## Given text
>> begin
[nova] track error migrations and orphans in Resource Tracker

Luyao Zhong luyao.zhong at intel.com
Thu Nov 14 02:33:18 UTC 2019

On 2019/11/14 上午3:43, melanie witt wrote:
> On 11/12/19 05:18, Sean Mooney wrote:
>> On Tue, 2019-11-12 at 05:46 +0000, Zhong, Luyao wrote:
>>> Hi Nova experts,
>>> "Not tracking error migrations and orphans in RT." is probably a bug. 
>>> This may trigger some problems in
>>> update_available_resources in RT at the moment. That is some orphans 
>>> or error migrations are using cpus/memory/disk
>>> etc, but we don't take these usage into consideration. And 
>>> instance.resources is introduced from Train used to contain
>>> specific resources, we also track assigned specific resources in RT 
>>> based on tracked migrations and instances. So this
>>> bug will also affect the specific resources tracking.
>>> I draft an doc to clarify this bug and possible solutions:
>>> https://etherpad.openstack.org/p/track-err-migr-and-orphans-in-RT
>>> Looking forward to suggestions from you. Thanks in advance.
>> there are patche up to allow cleaning up orpahn instances
>> https://review.opendev.org/#/c/627765/
>> https://review.opendev.org/#/c/648912/
>> if we can get those merged that woudl adress at least some of the 
>> proablem
> I just wanted to mention:
> I have reviewed the cleanup patches ^ multiple times and I'm having a 
> hard time getting past the fact that any way you slice it (AFAICT), the 
> cleanup code will have a window where a valid guest could be destroyed 
> erroneously (not an orphan). This is because the "get instance list by 
> host" can miss instances that are mid-migration, because of how/where we 
> update the instance.host field.
> Maybe this ^ could be acceptable (?) if we put a big fat warning on the 
> config option help for 'reap_unknown'. But I was unsure of the answers 
> about what recovery looks like in case a guest is erroneously destroyed 
> for an instance that is in the middle of migrating. In the case of 
> resize or cold migrate, a hard reboot would fix it AFAIK. What about for 
> a live migration? If recovery is possible in every case, those would 
> also need to be documented in the config option help for 'reap_unknown'.
> The patch has lots of complexities to think about and I'm left wondering 
> if the pitfalls are better or worse than the current state. It would 
> help if others joined in the review with their thoughts about it.
> -melanie

Hi Sean Mooney and melanir, thanks for mentioning.
This ^ is for cleanup orphans. For imcomplete migations, you prefer not 
destroying them, right? I'm not sure about it either. But I gave a 
possible solution on the etherpad (set instance.host and apply/revert 
migration context and then invoke cleanup_running_deleted_instances to 
cleanup the instance).

And before cleanup done, we need track these instances/migrations in RT,
need more people join our discussion. Welcome put your suggestion on the 
etherpad. https://etherpad.openstack.org/p/track-err-migr-and-orphans-in-RT.

Thanks in advance.
>> end
## Data shown
>> begin
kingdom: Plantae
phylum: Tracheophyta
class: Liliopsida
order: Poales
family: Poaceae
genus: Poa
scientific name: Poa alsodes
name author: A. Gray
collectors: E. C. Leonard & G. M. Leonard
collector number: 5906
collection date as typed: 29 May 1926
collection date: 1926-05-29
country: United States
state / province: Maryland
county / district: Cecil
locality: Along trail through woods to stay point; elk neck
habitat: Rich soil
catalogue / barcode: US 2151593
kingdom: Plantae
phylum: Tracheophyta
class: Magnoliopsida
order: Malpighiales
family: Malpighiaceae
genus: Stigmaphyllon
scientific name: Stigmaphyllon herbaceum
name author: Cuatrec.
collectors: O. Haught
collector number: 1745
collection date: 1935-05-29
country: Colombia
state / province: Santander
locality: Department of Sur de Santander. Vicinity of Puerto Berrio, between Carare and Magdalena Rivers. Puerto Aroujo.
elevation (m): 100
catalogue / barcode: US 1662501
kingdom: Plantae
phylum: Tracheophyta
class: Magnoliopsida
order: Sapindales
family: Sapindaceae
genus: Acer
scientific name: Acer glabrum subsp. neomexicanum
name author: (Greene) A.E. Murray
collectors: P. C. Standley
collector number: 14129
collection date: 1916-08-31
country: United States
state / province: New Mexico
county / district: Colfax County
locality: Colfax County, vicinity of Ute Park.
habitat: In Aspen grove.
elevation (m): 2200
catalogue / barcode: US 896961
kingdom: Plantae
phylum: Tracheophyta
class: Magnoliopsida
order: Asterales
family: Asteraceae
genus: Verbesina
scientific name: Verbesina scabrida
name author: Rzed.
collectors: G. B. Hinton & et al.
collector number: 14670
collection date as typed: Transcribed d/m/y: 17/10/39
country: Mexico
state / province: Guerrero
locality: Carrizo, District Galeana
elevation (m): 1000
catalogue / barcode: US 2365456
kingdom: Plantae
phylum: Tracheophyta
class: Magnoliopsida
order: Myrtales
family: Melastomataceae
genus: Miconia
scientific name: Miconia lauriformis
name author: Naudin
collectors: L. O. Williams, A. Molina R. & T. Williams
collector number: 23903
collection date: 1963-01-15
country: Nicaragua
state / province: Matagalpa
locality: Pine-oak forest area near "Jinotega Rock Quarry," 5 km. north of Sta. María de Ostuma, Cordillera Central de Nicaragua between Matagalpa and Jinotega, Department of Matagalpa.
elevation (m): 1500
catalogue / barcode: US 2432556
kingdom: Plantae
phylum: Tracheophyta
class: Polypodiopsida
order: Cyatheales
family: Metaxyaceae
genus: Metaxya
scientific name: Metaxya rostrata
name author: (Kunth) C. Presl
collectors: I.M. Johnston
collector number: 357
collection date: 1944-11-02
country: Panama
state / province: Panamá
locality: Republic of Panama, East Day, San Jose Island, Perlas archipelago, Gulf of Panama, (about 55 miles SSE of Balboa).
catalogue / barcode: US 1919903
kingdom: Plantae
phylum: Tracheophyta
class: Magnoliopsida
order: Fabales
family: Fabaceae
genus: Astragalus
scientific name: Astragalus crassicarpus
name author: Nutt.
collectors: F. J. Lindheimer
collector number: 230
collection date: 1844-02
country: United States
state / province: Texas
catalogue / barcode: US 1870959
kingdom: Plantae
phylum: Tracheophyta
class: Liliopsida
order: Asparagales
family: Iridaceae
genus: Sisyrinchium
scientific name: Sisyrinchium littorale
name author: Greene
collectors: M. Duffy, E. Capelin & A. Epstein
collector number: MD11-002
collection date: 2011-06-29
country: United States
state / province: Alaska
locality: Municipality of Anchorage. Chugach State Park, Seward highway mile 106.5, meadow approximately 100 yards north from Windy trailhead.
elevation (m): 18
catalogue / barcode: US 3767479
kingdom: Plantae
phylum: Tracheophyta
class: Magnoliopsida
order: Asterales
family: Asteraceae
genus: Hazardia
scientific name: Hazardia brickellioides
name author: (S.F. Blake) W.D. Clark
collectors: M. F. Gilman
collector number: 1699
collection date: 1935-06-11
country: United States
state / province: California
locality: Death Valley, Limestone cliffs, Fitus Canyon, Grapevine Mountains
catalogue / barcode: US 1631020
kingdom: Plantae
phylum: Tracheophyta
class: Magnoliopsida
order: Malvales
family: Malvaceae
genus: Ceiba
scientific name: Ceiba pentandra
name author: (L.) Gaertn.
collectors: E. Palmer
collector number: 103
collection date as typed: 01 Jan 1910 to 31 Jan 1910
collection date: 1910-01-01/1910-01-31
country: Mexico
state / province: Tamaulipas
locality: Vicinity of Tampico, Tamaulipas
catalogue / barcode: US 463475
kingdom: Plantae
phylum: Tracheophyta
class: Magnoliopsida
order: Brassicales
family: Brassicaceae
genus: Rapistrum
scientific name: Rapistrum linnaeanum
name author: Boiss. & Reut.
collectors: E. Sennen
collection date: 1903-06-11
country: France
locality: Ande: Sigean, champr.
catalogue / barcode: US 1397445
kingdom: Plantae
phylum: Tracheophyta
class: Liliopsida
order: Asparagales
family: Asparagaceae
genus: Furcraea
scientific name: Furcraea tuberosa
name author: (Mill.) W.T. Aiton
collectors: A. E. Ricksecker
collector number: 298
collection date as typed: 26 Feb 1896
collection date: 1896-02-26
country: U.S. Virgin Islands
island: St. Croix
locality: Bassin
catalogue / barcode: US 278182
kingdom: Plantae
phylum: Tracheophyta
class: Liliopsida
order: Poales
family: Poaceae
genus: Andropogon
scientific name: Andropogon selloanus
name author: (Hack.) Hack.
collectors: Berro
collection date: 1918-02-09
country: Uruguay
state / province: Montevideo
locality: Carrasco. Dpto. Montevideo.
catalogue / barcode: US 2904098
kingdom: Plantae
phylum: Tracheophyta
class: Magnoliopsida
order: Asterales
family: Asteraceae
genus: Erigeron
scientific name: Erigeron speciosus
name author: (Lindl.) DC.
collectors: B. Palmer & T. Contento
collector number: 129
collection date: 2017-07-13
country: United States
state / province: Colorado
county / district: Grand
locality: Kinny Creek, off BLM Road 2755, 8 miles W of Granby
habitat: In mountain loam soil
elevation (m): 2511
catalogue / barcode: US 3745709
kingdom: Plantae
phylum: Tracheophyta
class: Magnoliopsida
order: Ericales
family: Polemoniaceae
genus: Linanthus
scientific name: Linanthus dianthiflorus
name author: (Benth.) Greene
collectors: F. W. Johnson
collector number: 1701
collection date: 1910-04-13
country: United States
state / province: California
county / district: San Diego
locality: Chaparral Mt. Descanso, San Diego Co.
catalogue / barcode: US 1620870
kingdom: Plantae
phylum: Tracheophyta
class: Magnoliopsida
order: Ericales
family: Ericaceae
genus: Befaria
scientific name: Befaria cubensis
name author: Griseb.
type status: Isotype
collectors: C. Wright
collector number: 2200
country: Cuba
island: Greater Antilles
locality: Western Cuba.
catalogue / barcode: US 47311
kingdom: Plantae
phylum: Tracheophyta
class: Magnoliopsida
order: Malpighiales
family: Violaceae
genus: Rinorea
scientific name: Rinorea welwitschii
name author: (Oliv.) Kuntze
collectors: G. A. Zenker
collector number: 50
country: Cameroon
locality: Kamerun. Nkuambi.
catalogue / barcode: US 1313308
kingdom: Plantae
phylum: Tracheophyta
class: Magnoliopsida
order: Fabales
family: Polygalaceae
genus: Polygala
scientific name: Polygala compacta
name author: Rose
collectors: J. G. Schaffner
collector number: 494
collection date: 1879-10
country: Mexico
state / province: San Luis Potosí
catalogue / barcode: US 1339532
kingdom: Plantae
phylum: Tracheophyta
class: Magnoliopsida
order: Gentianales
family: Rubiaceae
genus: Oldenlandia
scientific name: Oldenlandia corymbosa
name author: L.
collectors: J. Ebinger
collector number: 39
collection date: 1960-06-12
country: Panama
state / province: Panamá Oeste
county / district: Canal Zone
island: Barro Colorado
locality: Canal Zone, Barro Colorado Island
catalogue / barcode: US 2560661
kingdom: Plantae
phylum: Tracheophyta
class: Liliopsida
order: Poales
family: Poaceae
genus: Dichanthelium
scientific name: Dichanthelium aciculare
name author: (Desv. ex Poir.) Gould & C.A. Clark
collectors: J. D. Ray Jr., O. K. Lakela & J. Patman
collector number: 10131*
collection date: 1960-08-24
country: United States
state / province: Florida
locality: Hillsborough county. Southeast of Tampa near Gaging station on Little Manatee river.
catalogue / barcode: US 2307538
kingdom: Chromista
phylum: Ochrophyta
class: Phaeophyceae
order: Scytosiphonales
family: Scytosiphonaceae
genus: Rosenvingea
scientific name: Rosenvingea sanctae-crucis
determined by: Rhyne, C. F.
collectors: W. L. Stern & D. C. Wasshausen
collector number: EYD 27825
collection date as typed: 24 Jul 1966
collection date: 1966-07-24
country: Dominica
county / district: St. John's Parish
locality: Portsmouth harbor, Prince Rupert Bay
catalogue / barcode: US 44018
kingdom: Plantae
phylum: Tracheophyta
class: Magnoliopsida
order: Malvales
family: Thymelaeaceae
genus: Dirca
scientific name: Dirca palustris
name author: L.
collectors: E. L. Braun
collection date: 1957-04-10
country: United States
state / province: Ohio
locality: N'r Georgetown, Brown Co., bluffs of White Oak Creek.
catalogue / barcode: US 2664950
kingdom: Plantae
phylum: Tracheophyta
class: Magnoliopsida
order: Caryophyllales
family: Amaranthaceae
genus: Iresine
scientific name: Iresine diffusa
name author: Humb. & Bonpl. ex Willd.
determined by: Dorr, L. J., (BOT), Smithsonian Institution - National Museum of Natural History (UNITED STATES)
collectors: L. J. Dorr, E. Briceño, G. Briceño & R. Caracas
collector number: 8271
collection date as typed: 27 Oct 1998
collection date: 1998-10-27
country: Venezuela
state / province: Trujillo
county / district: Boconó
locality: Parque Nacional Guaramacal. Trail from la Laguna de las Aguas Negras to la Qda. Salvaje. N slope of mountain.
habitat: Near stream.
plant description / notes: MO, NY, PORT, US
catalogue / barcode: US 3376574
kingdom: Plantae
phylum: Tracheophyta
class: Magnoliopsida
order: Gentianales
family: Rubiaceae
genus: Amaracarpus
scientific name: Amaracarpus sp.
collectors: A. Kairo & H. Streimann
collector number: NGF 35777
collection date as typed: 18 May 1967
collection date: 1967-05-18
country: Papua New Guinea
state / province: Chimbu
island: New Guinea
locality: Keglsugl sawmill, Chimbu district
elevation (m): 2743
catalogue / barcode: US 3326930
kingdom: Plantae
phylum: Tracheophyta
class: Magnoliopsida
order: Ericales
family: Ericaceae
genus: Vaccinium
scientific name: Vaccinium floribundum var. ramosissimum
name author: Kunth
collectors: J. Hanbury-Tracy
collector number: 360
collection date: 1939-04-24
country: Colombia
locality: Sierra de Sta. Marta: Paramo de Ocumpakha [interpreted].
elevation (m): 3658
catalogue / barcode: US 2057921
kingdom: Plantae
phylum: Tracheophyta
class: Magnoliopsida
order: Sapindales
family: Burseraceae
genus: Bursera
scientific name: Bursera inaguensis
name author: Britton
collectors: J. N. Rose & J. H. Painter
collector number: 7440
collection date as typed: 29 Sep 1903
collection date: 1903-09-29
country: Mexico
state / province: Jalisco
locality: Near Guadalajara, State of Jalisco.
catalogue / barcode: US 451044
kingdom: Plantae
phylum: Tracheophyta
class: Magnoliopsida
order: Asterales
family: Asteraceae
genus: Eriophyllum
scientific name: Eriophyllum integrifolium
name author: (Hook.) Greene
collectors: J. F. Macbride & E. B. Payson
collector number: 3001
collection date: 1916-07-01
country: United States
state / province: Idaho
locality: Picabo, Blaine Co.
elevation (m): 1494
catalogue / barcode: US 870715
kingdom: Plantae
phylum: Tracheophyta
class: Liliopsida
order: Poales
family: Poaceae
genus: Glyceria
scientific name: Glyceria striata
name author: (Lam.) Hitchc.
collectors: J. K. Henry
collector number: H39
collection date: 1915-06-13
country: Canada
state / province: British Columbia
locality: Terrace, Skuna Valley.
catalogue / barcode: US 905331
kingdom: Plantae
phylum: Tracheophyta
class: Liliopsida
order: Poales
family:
>> end
## Brief 1
In the thread on tracking error migrations and orphans, which config option does melanie say would need a big warning in its help text?
## Brief 2
Copy the listing word for word, starting at its first line and ending at the line that contains "genus: Stigmaphyllon".

## Reply 1
'reap_unknown'

## Reply 2
kingdom: Plantae
phylum: Tracheophyta
class: Liliopsida
order: Poales
family: Poaceae
genus: Poa
scientific name: Poa alsodes
name author: A. Gray
collectors: E. C. Leonard & G. M. Leonard
collector number: 5906
collection date as typed: 29 May 1926
collection date: 1926-05-29
country: United States
state / province: Maryland
county / district: Cecil
locality: Along trail through woods to stay point; elk neck
habitat: Rich soil
catalogue / barcode: US 2151593
kingdom: Plantae
phylum: Tracheophyta
class: Magnoliopsida
order: Malpighiales
family: Malpighiaceae
genus: Stigmaphyllon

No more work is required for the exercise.